──────── INPUT DATA

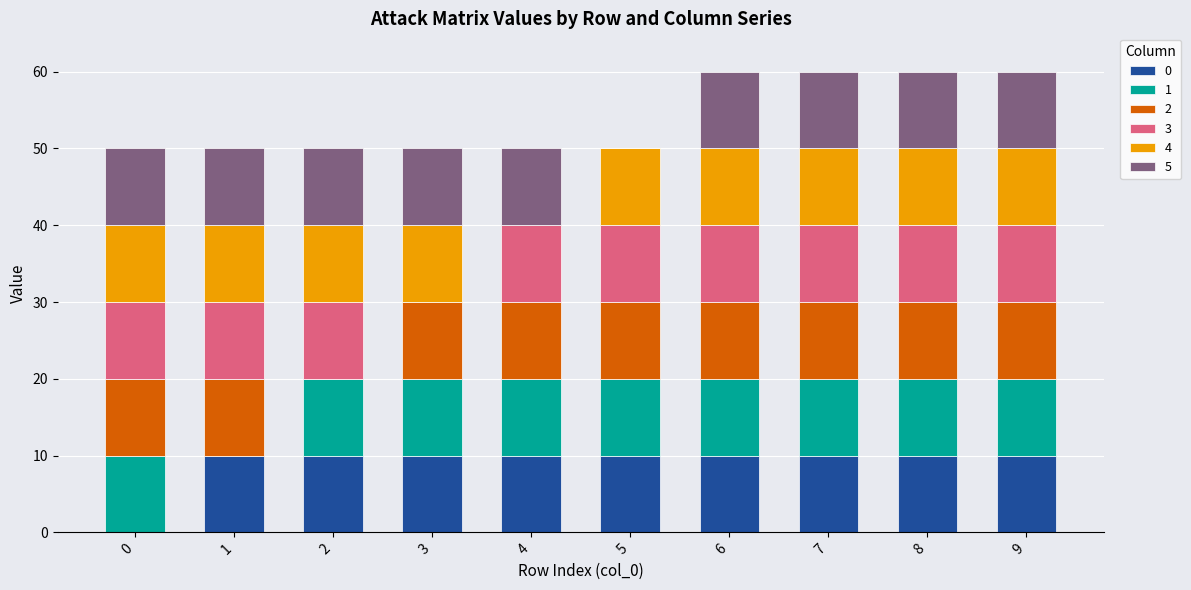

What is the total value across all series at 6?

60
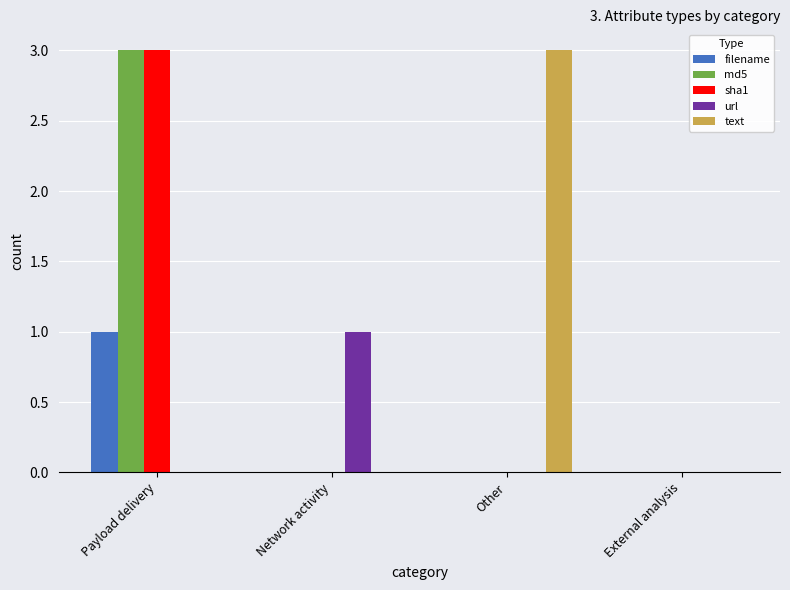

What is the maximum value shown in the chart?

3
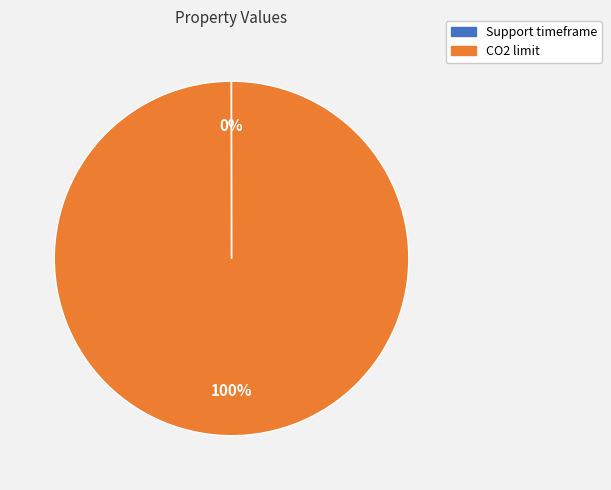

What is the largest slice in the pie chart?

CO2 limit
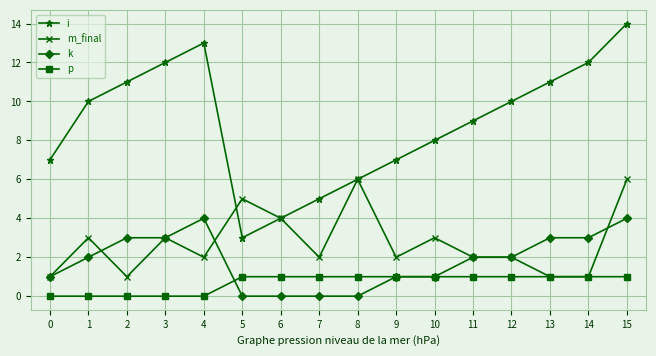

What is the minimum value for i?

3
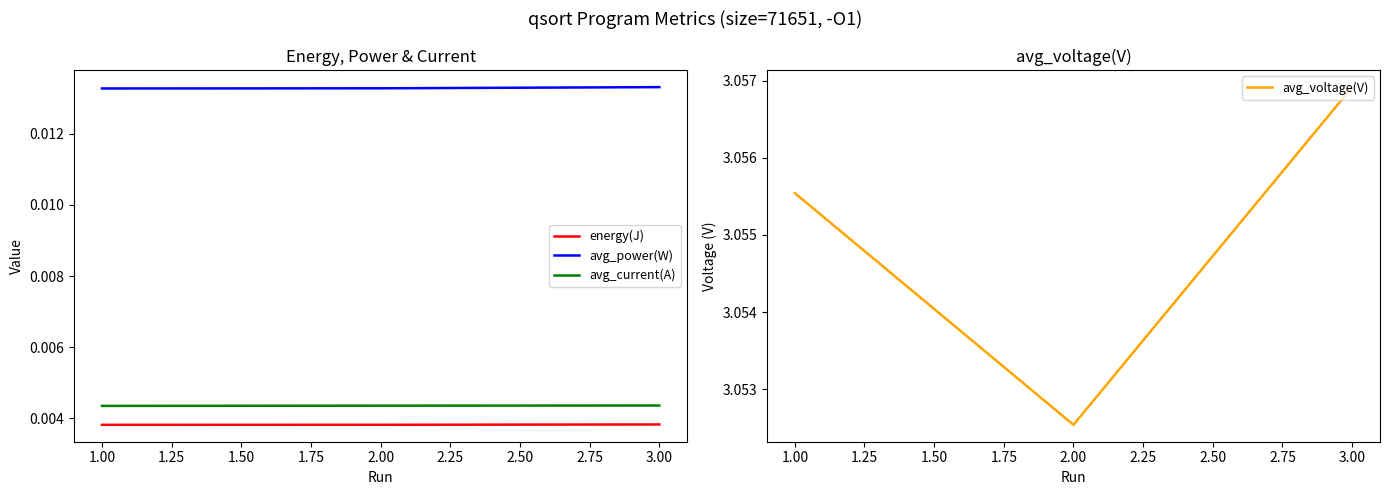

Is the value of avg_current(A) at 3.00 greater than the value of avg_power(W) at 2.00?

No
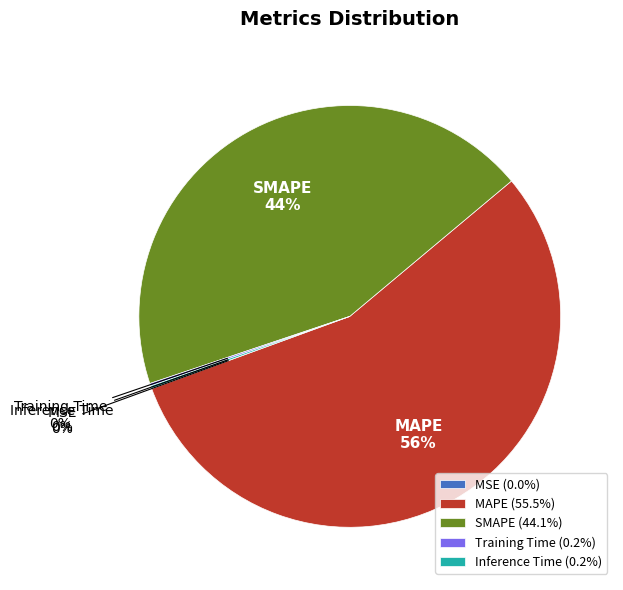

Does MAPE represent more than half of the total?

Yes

────────────────

Transcribe all of the data above word for word, omitting the pictures.

What is the total value across all series at 6?

60

What is the maximum value shown in the chart?

3

What is the largest slice in the pie chart?

CO2 limit

What is the minimum value for i?

3

Is the value of avg_current(A) at 3.00 greater than the value of avg_power(W) at 2.00?

No

Does MAPE represent more than half of the total?

Yes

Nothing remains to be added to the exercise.